Data records:
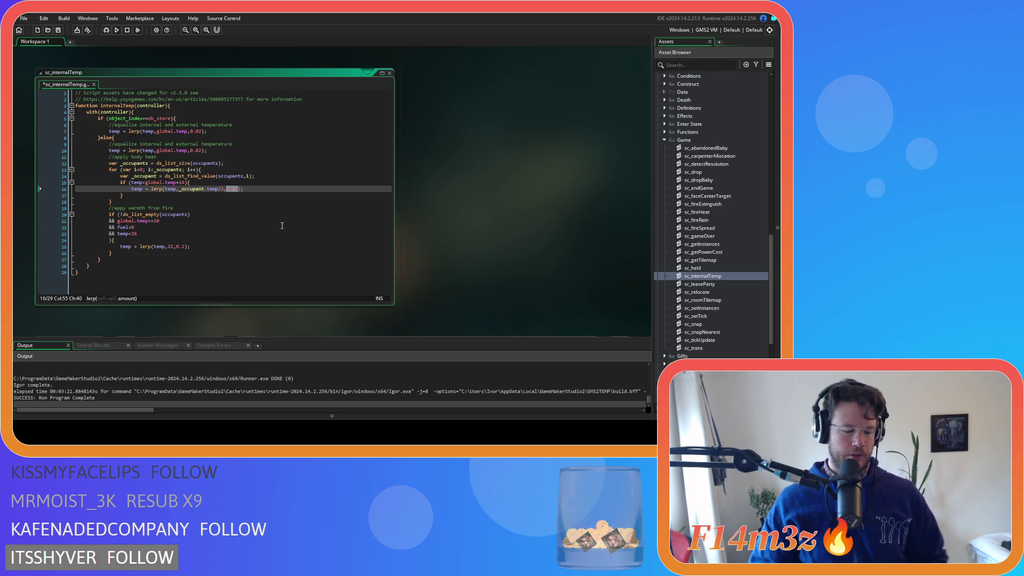
# Step: Undo the old comparison so line 15 reads if (_occupant.temp/2>temp){
pyautogui.press('ctrl+z')
pyautogui.press('ctrl+z')
pyautogui.press('ctrl+z')
pyautogui.press('ctrl+z')
pyautogui.press('ctrl+z')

Task item: All entries need to be duplicated exactly, apart from the images.

Your response:
# Step: Undo the old comparison so line 15 reads if (_occupant.temp/2>temp){
pyautogui.press('ctrl+z')
pyautogui.press('ctrl+z')
pyautogui.press('ctrl+z')
pyautogui.press('ctrl+z')
pyautogui.press('ctrl+z')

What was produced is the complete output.